▶ _Information provided_:

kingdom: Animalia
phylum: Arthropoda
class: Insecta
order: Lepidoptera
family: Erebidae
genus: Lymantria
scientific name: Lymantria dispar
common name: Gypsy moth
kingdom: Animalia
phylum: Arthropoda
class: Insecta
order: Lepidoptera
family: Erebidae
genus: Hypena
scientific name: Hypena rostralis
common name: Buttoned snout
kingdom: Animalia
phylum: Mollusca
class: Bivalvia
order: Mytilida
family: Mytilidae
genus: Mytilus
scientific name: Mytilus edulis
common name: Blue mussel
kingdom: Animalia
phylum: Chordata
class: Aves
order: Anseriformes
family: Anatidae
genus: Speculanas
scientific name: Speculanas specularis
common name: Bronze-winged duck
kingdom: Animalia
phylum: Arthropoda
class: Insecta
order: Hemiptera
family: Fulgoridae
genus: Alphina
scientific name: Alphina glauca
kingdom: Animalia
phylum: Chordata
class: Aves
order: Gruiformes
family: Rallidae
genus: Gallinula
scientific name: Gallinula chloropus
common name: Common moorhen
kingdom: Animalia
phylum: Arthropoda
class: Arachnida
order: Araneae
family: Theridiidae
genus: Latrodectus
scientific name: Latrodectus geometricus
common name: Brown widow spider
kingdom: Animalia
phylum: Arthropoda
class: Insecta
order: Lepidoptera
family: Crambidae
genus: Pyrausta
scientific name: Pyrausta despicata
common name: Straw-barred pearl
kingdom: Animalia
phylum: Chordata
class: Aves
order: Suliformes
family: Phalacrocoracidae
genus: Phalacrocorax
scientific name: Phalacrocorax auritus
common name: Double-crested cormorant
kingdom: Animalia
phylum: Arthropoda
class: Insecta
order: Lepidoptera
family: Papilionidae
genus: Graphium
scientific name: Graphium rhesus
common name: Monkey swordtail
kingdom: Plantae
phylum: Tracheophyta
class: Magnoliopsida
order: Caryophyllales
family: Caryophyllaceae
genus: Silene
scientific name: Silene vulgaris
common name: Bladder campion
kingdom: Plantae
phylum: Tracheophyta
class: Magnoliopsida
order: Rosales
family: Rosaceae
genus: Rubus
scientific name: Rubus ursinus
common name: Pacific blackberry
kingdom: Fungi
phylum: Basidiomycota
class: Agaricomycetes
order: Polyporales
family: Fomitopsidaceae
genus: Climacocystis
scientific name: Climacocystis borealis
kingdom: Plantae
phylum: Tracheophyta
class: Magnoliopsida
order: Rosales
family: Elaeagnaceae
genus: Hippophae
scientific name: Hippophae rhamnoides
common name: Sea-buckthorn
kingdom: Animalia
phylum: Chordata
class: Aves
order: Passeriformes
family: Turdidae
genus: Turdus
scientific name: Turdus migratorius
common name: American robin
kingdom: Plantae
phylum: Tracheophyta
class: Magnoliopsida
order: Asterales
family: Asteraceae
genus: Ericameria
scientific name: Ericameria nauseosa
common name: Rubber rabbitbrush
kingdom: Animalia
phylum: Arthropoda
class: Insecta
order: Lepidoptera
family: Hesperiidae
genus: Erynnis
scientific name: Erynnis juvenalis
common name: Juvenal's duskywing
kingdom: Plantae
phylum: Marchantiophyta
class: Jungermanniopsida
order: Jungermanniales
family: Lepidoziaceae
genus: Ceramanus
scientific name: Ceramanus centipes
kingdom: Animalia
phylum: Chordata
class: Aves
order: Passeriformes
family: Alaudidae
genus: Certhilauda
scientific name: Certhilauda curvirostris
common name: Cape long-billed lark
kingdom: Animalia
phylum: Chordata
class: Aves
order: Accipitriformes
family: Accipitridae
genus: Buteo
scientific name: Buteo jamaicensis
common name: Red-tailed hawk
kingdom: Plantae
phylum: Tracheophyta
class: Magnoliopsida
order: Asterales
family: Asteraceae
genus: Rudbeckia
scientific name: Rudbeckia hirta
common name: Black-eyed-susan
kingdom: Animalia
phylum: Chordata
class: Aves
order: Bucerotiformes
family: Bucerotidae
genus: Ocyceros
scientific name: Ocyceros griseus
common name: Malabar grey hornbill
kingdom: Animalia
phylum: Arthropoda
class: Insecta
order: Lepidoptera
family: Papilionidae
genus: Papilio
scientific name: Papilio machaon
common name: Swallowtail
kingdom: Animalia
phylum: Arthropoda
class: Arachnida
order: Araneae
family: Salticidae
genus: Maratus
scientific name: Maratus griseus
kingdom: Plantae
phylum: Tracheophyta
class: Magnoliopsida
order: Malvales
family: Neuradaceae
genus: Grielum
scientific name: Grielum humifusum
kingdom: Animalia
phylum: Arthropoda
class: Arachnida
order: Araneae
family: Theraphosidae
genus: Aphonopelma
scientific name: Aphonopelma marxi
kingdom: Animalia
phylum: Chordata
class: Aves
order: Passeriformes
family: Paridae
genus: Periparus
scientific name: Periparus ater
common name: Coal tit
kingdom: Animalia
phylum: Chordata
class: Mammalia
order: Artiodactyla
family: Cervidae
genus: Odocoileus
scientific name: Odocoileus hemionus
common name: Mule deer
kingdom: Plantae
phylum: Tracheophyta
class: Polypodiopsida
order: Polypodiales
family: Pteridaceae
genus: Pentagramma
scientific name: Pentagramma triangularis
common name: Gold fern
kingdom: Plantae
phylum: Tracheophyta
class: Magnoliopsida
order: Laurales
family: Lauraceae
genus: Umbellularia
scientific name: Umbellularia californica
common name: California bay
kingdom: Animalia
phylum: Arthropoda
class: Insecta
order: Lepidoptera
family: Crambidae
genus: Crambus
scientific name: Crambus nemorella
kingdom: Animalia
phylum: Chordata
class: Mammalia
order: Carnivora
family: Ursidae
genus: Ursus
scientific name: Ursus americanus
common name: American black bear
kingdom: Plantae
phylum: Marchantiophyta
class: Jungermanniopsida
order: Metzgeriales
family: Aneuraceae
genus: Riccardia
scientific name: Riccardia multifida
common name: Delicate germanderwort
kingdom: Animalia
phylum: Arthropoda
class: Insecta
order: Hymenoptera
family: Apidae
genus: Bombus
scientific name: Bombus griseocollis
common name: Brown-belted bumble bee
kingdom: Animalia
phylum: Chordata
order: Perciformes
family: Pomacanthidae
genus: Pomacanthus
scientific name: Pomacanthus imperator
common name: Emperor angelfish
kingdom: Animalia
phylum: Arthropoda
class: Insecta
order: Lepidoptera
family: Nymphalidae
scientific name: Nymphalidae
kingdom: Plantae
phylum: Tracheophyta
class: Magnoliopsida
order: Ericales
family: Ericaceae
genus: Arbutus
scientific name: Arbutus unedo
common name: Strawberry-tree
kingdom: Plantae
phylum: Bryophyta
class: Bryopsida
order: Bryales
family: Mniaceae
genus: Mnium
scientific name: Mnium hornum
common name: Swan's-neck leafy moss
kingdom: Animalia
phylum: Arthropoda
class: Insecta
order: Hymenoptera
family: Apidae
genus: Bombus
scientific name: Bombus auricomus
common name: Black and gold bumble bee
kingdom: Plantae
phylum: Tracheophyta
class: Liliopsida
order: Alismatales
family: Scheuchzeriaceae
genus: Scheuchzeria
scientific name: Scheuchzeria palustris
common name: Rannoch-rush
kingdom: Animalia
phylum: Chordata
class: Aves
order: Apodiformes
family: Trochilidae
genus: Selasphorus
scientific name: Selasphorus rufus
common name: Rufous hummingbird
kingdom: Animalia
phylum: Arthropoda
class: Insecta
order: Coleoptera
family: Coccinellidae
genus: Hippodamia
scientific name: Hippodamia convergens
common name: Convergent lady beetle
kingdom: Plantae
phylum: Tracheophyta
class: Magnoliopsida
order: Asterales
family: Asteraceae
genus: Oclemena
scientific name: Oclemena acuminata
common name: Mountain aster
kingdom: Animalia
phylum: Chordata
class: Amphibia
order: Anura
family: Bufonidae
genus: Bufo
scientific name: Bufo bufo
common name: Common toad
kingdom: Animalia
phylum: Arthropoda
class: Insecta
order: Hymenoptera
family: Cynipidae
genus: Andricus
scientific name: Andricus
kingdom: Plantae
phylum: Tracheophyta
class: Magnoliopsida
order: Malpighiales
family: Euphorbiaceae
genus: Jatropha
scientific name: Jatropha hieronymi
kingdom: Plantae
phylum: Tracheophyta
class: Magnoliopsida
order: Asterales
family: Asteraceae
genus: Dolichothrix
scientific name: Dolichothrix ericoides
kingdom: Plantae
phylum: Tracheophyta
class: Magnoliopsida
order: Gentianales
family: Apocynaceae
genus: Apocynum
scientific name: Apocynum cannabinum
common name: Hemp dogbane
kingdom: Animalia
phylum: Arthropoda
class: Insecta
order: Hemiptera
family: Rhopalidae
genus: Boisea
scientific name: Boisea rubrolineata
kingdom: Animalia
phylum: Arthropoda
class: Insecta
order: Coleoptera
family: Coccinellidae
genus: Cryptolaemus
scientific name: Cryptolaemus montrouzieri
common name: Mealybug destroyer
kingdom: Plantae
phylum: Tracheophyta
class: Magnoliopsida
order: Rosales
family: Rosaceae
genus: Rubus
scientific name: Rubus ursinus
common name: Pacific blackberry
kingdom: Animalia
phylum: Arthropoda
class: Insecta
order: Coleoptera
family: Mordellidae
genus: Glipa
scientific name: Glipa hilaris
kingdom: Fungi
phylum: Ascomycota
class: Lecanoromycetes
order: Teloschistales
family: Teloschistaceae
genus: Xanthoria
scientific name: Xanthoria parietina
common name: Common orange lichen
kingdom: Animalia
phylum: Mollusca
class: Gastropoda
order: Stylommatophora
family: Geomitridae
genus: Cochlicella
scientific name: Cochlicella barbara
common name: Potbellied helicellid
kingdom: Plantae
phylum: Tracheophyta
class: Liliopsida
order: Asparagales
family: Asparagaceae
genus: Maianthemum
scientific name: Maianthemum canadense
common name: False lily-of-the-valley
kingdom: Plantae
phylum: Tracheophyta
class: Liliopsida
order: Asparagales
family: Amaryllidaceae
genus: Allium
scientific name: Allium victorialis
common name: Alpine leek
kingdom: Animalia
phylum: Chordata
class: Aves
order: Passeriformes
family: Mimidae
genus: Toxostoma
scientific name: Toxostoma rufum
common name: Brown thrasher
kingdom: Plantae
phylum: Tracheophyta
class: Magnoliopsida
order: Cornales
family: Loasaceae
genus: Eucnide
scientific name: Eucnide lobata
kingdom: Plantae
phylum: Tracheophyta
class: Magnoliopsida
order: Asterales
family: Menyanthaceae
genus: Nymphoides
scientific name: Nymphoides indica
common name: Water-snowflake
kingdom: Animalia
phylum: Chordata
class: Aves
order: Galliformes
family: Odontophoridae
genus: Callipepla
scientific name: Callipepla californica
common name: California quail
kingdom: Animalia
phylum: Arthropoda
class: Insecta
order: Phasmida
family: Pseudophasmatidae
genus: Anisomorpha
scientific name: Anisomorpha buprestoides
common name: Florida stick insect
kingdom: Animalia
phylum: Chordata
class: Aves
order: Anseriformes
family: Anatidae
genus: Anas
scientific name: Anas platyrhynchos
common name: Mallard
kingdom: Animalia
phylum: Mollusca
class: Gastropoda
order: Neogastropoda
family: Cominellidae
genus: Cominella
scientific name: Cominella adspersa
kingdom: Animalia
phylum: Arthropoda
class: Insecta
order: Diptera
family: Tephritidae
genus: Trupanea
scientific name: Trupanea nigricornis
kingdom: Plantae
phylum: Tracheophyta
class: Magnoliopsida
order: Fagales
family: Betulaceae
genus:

▶ _Work to do_: Arrange everything above, from the line containing "scientific name: Nymphalidae" down to the line containing "family: Cynipidae", as a JSON list of strings. Include both of those lines, use one string per line, and leave out any blank lines.

▶ _Answer to the task_:
[
  "scientific name: Nymphalidae",
  "kingdom: Plantae",
  "phylum: Tracheophyta",
  "class: Magnoliopsida",
  "order: Ericales",
  "family: Ericaceae",
  "genus: Arbutus",
  "scientific name: Arbutus unedo",
  "common name: Strawberry-tree",
  "kingdom: Plantae",
  "phylum: Bryophyta",
  "class: Bryopsida",
  "order: Bryales",
  "family: Mniaceae",
  "genus: Mnium",
  "scientific name: Mnium hornum",
  "common name: Swan's-neck leafy moss",
  "kingdom: Animalia",
  "phylum: Arthropoda",
  "class: Insecta",
  "order: Hymenoptera",
  "family: Apidae",
  "genus: Bombus",
  "scientific name: Bombus auricomus",
  "common name: Black and gold bumble bee",
  "kingdom: Plantae",
  "phylum: Tracheophyta",
  "class: Liliopsida",
  "order: Alismatales",
  "family: Scheuchzeriaceae",
  "genus: Scheuchzeria",
  "scientific name: Scheuchzeria palustris",
  "common name: Rannoch-rush",
  "kingdom: Animalia",
  "phylum: Chordata",
  "class: Aves",
  "order: Apodiformes",
  "family: Trochilidae",
  "genus: Selasphorus",
  "scientific name: Selasphorus rufus",
  "common name: Rufous hummingbird",
  "kingdom: Animalia",
  "phylum: Arthropoda",
  "class: Insecta",
  "order: Coleoptera",
  "family: Coccinellidae",
  "genus: Hippodamia",
  "scientific name: Hippodamia convergens",
  "common name: Convergent lady beetle",
  "kingdom: Plantae",
  "phylum: Tracheophyta",
  "class: Magnoliopsida",
  "order: Asterales",
  "family: Asteraceae",
  "genus: Oclemena",
  "scientific name: Oclemena acuminata",
  "common name: Mountain aster",
  "kingdom: Animalia",
  "phylum: Chordata",
  "class: Amphibia",
  "order: Anura",
  "family: Bufonidae",
  "genus: Bufo",
  "scientific name: Bufo bufo",
  "common name: Common toad",
  "kingdom: Animalia",
  "phylum: Arthropoda",
  "class: Insecta",
  "order: Hymenoptera",
  "family: Cynipidae"
]